All right, all of you who say you're contrarians: Now's the time to see if you really walk the walk, not just talk the talk.
You say that the time to buy is when the blood is running in the streets. Well now would certainly appear to be one of those times. How many of you are stepping up to the plate to buy?
Not many, I am sure.
But there is one group that appears to be doing so. And they have a history of being more right than wrong about the market's direction.
I'm referring to corporate insiders, a group that includes corporate officers, directors, and largest shareholders. You may recall that, three weeks ago, corporate insiders were selling at an abnormally high pace. By one measure, in fact, they were then selling at the fastest pace in the nearly 40 years that insider data had been collected.
With the Dow Jones Industrial Average (^DJI - News) now more than 1,400 points lower, the insiders appear to be shifting back to the buy side in a big way.
Consider an insider indicator calculated by the Vickers Weekly Insider Report, published by Argus Research. This indicator is a ratio of the number of shares that insiders have sold to the number that they have bought.
For insiders transactions last week, according to the latest issue of the Vickers service, which I received late Monday night, this sell-to-buy ratio stood at 1.68-to-1. That's bullish, according to Vickers, since the long-term average level for this ratio is between 2 and 2.5 to 1.
To further put the current level of this ratio into context, consider that in the week ending July 22, this ratio stood at 6.43-to-1. And among those companies whose stocks are listed on the NYSE and the AMEX, the ratio during that week stood at 13.10-to-1 — which is the highest, and most bearish, reading for the ratio since Vickers began collecting data in 1974.
Further confirmation that the insiders are responding in true contrarian fashion to the market's plunge: Vickers' sell-to-buy ratio steadily improved last week as the market dropped.
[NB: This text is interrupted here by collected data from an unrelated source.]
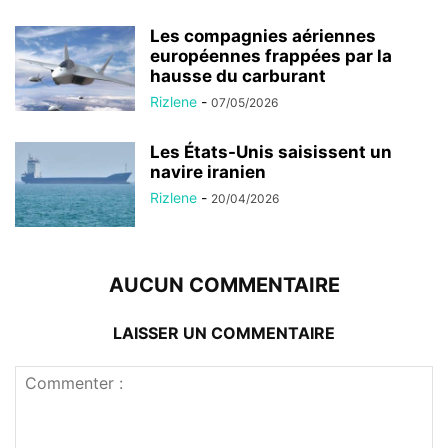
Les compagnies aériennes
européennes frappées par la
hausse du carburant
Rizlene
-
07/05/2026
Les États-Unis saisissent un
navire iranien
Rizlene
-
20/04/2026
AUCUN COMMENTAIRE
LAISSER UN COMMENTAIRE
For transactions just last Friday, for example, the day after the Dow's 513-point plunge, the ratio stood at an extraordinarily bullish 0.33-to-1.
To be sure, you should never throw caution to the winds when following any one stock market indicator. After all, the insiders aren't always right. And even when they are, the market doesn't always respond as immediately as it did following their record level of selling in mid July.
Still, it is comforting that a group of investors who presumably know more about their companies' prospects that the rest of us consider the low prices of their stocks to represent attractive bargains.